When creating molecular presentations or simulations, one common frustration among researchers and modelers is realizing that the changes in atomic positions — carefully crafted through movements, docking steps, or simulations — are not thoroughly documented or not reproducible when returning to a previous frame. If you’ve ever assembled a perfect sequence of movements only to lose track of how certain atoms traveled through space, you’re not alone.
The Record path animation in SAMSON is designed to address exactly this pain point. By capturing atomic trajectories as a path, it ensures your molecular motion is documented accurately for later playback, export, or analysis. It’s a straightforward yet powerful functionality that can save you significant time during presentation refinement or scientific reporting.
Setting It Up: Adding the Record Path Animation
To begin recording atomic trajectories, you’ll want to add the Record path animation effect from the Animation panel of the Animator. Just double-click the Record path effect; this adds a keyframe at the current frame. As with other animations, you can reposition this keyframe at any point in the presentation timeline.
The key visual cue here is the track segment color:
- Green: Positions have been successfully recorded at this frame.
- Red: No position data recorded or the record has become invalid (due to changes, etc.).

One Key Tip: Animation Order Matters
The Animator executes animations from top to bottom. To make sure that the path records the correct motions of atoms, place the Record path animation after those that influence the atomic positions (like assemble, move, dock, simulate, etc.). This ensures that the movement is already applied when the position is recorded.
Performance Considerations & Recording Control
You can enable or disable recording at any time, which is helpful for performance optimization, particularly during previews. This setting is accessible from the animation’s Inspector, or directly via right-clicking the animation in the Animator and selecting Enable recording.
When disabled, the animation controller appears darkened, giving a visual cue that no recording is taking place. This small feature becomes essential when working on large and complex presentations, helping you avoid unnecessary recomputation.
Exporting the Path for Further Use
Once the presentation has played through and your path recording is fully “green” — that is, all needed positions have been recorded — you can convert the recorded data into a Path node for further use or sharing.

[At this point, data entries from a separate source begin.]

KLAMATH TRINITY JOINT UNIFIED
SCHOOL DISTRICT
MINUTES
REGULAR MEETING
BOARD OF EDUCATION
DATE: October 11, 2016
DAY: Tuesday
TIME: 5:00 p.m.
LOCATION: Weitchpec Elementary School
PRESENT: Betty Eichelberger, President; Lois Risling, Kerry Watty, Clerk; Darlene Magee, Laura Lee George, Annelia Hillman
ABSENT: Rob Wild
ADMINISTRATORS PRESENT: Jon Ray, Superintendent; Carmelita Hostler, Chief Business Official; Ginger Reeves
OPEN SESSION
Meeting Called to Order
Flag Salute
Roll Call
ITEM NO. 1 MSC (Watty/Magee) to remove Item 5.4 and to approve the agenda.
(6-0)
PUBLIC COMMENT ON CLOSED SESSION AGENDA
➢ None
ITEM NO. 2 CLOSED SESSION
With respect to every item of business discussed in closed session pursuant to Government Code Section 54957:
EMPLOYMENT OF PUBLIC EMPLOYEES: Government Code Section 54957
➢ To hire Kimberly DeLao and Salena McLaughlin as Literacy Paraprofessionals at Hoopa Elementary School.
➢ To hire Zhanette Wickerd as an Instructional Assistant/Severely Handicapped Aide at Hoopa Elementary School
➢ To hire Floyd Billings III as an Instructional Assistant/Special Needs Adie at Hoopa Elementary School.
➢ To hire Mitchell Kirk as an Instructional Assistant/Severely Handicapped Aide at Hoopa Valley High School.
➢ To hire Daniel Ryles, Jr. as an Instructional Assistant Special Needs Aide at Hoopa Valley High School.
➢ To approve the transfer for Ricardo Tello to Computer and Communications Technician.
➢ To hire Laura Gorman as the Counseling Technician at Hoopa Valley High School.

This can be done in two ways:
- From the Inspector, click on Create path.
- Right-click on the Record path animation in the Animator and select Create path.
This path can then be reused in additional animations such as Play path or Play reverse path, allowing for efficient iteration and presentation of molecular dynamics.

Why It Matters
When preparing animations for talks, publications, or teaching materials, reproducing complex atomic trajectories or remembering subtle molecule reconfigurations can be daunting without a tracking system. Record path offers a simple, transparent way to bookmark those changes visually and structurally. Whether you’re preparing a molecular docking animation or simulating dynamics over time, recording and exporting these paths ensures better reproducibility and sharing.